For the record, Pulitzer explains in the book, the trumpet was given to Herbert following a seance they attended together, and was then stored in the bedroom closet. She claims the trumpet was introduced in the trial as evidence of some weird religious beliefs and rituals, which she denies. End of story.

The second most-asked question is why, as she told in the book, she would continue to see and sleep with her ex-husband after the trial, and after he won custody of the children--the latter an excruciating experience?

‘I Was So in Love’

“I was so in love with this person,” she explained. “Keep in mind that he represented my family, my home that we built together. I looked at it as a child who had had a bad, bad temper tantrum--obviously it was a war to him. But I knew in my heart it was never about love. Frankly, I didn’t fall out of love with this man until around 1985.”

Today, she said, she harbors no bitterness, and now takes half the blame for the breakup. “It takes two to make it, two to break it,” she said emphatically.

She added, “We will always be linked because of Mac and Zac.”

The two exchange polite “hellos” when she picks up the kids on the weekend, but he has said nothing to her about the book. “I would think he should be proud of the way it was handled,” she commented, staring off. “I think it’s a very fair portrayal. . . . I would hope that he would look at it and say ‘Yeah, she’s a survivor, she’s going to go on, good for her.’ ”

After the divorce and custody battle, Roxanne was left with a Porsche, jewelry, limited alimony, visitation rights and very few friends. She can still count her close friends on one hand--three to be exact. Author Pat Booth (“Palm Beach,” “The Sisters”), a Palm Beach resident transplanted from England, is one.

“Reaction to the book here is split exclusively down the middle,” Booth said in a phone interview. “The old guard feels it should be dead and buried. Others, like the working girls on Worth Avenue, root for her.”

Told about the scene at dinner the night before, when Pulitzer was laughing at the gossip around the table, and Booth said, “It’s a very funny thing, infamy, isn’t it? It’s a double-edged sword. You have to embrace it in a way; that is your past, that’s you, you can’t escape it. You can’t look down upon people, and I think if she did she would be a hypocrite, and that is one thing she is not. She totally understands in a way that infamy has brought her fame, and she does embrace that, in a fun-loving way.”

The First Draft

Pulitzer has just finished reading the first draft of “The Prize Pulitzer,” a TV movie version of the book. “I think it needs a little work,” she said. The script seems to her a bit high on the glitz and glamour (“I was in hunting fatigues more than I was in black tie”) but she understands Hollywood’s need for that.
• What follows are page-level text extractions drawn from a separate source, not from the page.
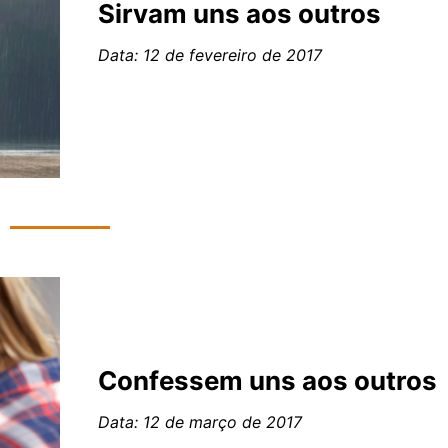
Sirvam uns aos outros
Data: 12 de fevereiro de 2017
Confessem uns aos outros
Data: 12 de março de 2017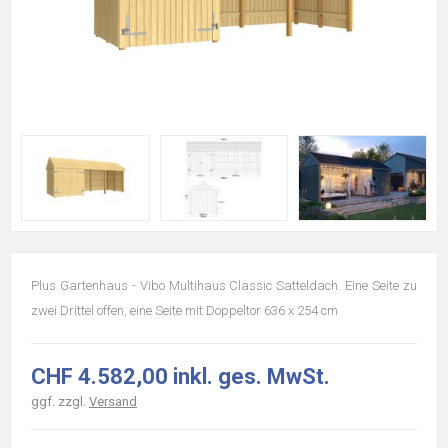
Plus Gartenhaus - Vibo Multihaus Classic Satteldach. Eine Seite zu
zwei Drittel offen, eine Seite mit Doppeltor 636 x 254 cm
CHF 4.582,00 inkl. ges. MwSt.
ggf. zzgl.
Versand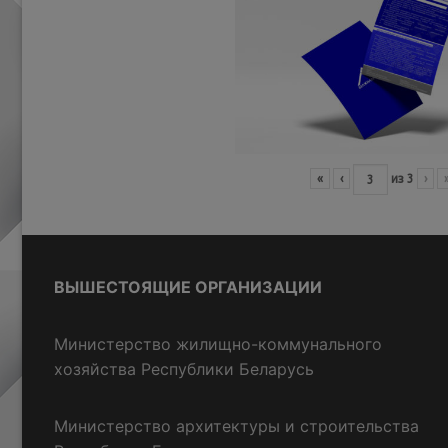
«
‹
из
3
›
ВЫШЕСТОЯЩИЕ ОРГАНИЗАЦИИ
Министерство жилищно-коммунального
хозяйства Республики Беларусь
Министерство архитектуры и строительства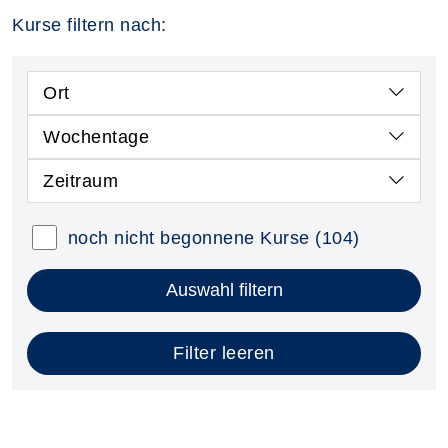
Kurse filtern nach:
Ort
Wochentage
Zeitraum
noch nicht begonnene Kurse
(104)
Auswahl filtern
Filter leeren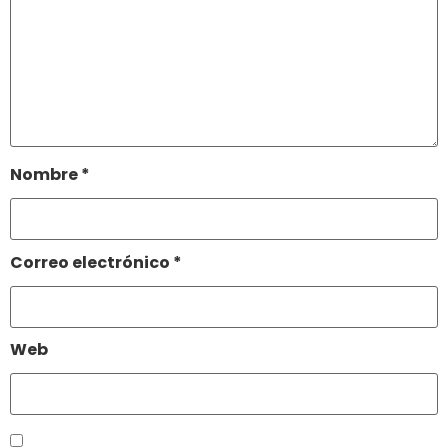
Nombre
*
Correo electrónico
*
Web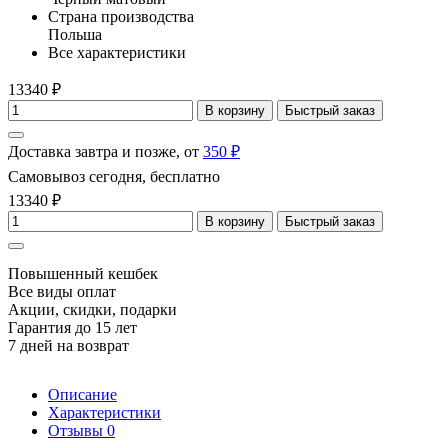
Страна производства
Польша
Все характеристики
13340 ₽
В корзину
Быстрый заказ
Доставка завтра и позже, от
350 ₽
Самовывоз сегодня, бесплатно
13340 ₽
В корзину
Быстрый заказ
Повышенный кешбек
Все виды оплат
Акции, скидки, подарки
Гарантия до 15 лет
7 дней на возврат
Описание
Характеристики
Отзывы
0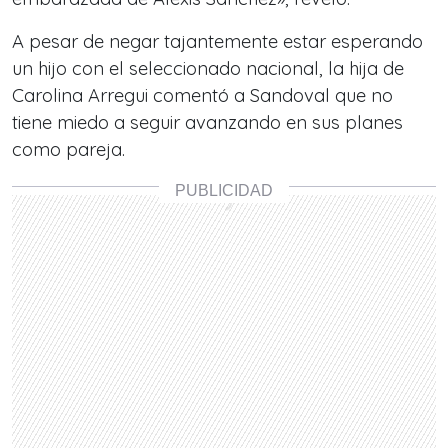
A pesar de negar tajantemente estar esperando
un hijo con el seleccionado nacional, la hija de
Carolina Arregui comentó a Sandoval que no
tiene miedo a seguir avanzando en sus planes
como pareja.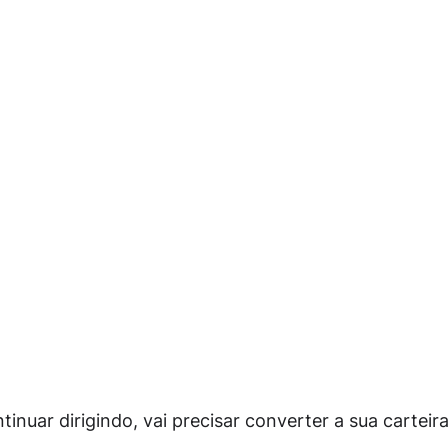
ar dirigindo, vai precisar converter a sua carteira d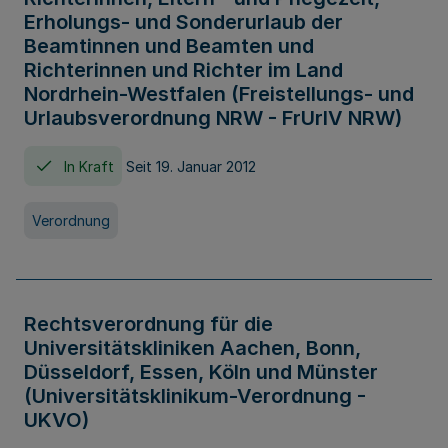
Erholungs- und Sonderurlaub der
Beamtinnen und Beamten und
Richterinnen und Richter im Land
Nordrhein-Westfalen (Freistellungs- und
Urlaubsverordnung NRW - FrUrlV NRW)
In Kraft
Seit 19. Januar 2012
Verordnung
Rechtsverordnung für die
Universitätskliniken Aachen, Bonn,
Düsseldorf, Essen, Köln und Münster
(Universitätsklinikum-Verordnung -
UKVO)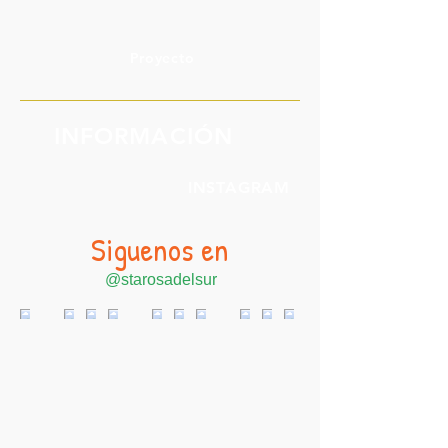
Proyecto
INFORMACIÓN
INSTAGRAM
Siguenos en
@starosadelsur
Cheryl Ladd and Candice Bergen have been mentioned as possibilities to play her; she’d rather see someone more like Sean Young or Debra Winger.
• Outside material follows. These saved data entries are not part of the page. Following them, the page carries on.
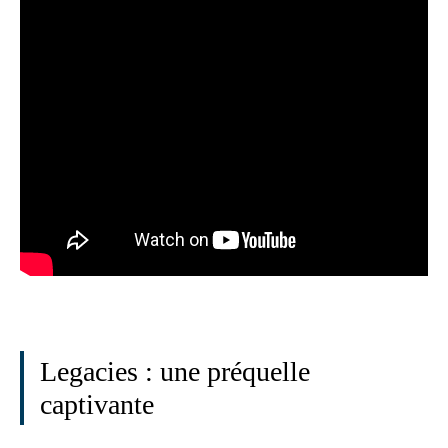
Legacies : une préquelle
captivante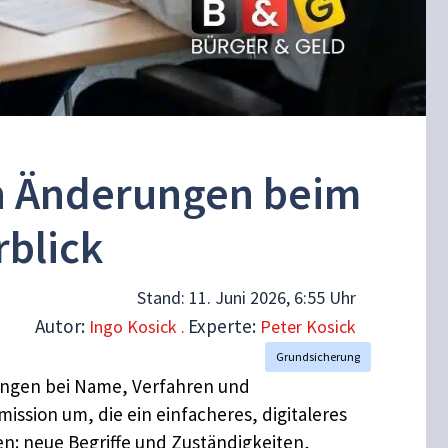
en Änderungen beim
rblick
Stand:
11. Juni 2026, 6:55 Uhr
Autor:
Experte:
Ingo Kosick .
Peter Kosick
Grundsicherung
rungen bei Name, Verfahren und
sion um, die ein einfacheres, digitaleres
n: neue Begriffe und Zuständigkeiten,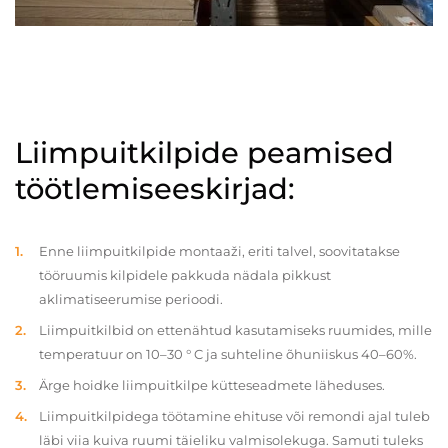
Liimpuitkilpide peamised
töötlemiseeskirjad:
Enne liimpuitkilpide montaaži, eriti talvel, soovitatakse
tööruumis kilpidele pakkuda nädala pikkust
aklimatiseerumise perioodi.
Liimpuitkilbid on ettenähtud kasutamiseks ruumides, mille
temperatuur on 10–30 ° C ja suhteline õhuniiskus 40–60%.
Ärge hoidke liimpuitkilpe kütteseadmete läheduses.
Liimpuitkilpidega töötamine ehituse või remondi ajal tuleb
läbi viia kuiva ruumi täieliku valmisolekuga. Samuti tuleks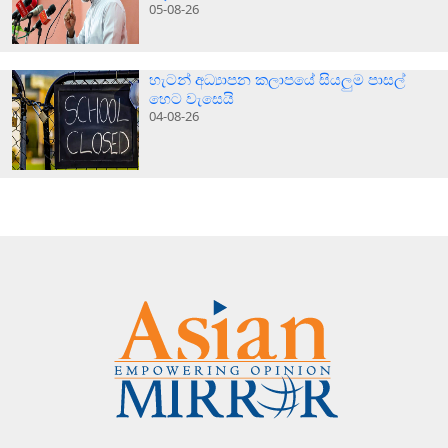
05-08-26
හැටන් අධ්‍යාපන කලාපයේ සියලුම පාසල්
හෙට වැසෙයි
04-08-26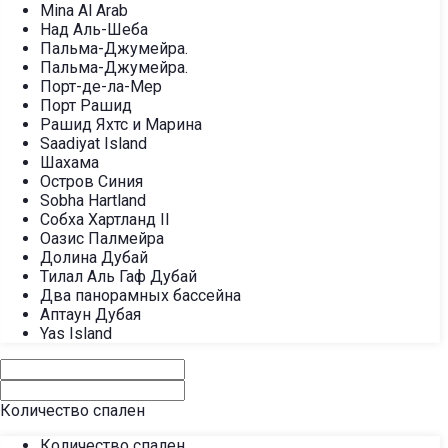
Mina Al Arab
Над Аль-Шеба
Пальма-Джумейра.
Пальма-Джумейра.
Порт-де-ла-Мер
Порт Рашид
Рашид Яхтс и Марина
Saadiyat Island
Шахама
Остров Синия
Sobha Hartland
Собха Хартланд II
Оазис Палмейра
Долина Дубай
Тилал Аль Гаф Дубай
Два панорамных бассейна
Аптаун Дубая
Yas Island
Количество спален
Количество спален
When the book tour is over, Pulitzer plans to go back to teaching aerobics and lecturing on child custody matters.

She’s thought about having another child. “I go back and forth on that one. Ultimately I would like to have a baby without getting married if I can get financially settled. But I don’t know if marriage is in the picture for me.

“I’ve learned a lot and I’ve healed myself in a lot of ways. . . . Frankly, I wouldn’t want to have my children taken away again through a power situation. But I think children should have both parents around.”

Addressing the issue of losing her kids, Pulitzer added, “I don’t know, I mean, it’s like having somebody tear off your leg, I’m telling you. And the leg is still growing back.

“At least society would accept (having a child out of wedlock) now. But, well, look at me. I’ve never really listened to society anyway,” she said, laughing. “And it’s too late to start now.”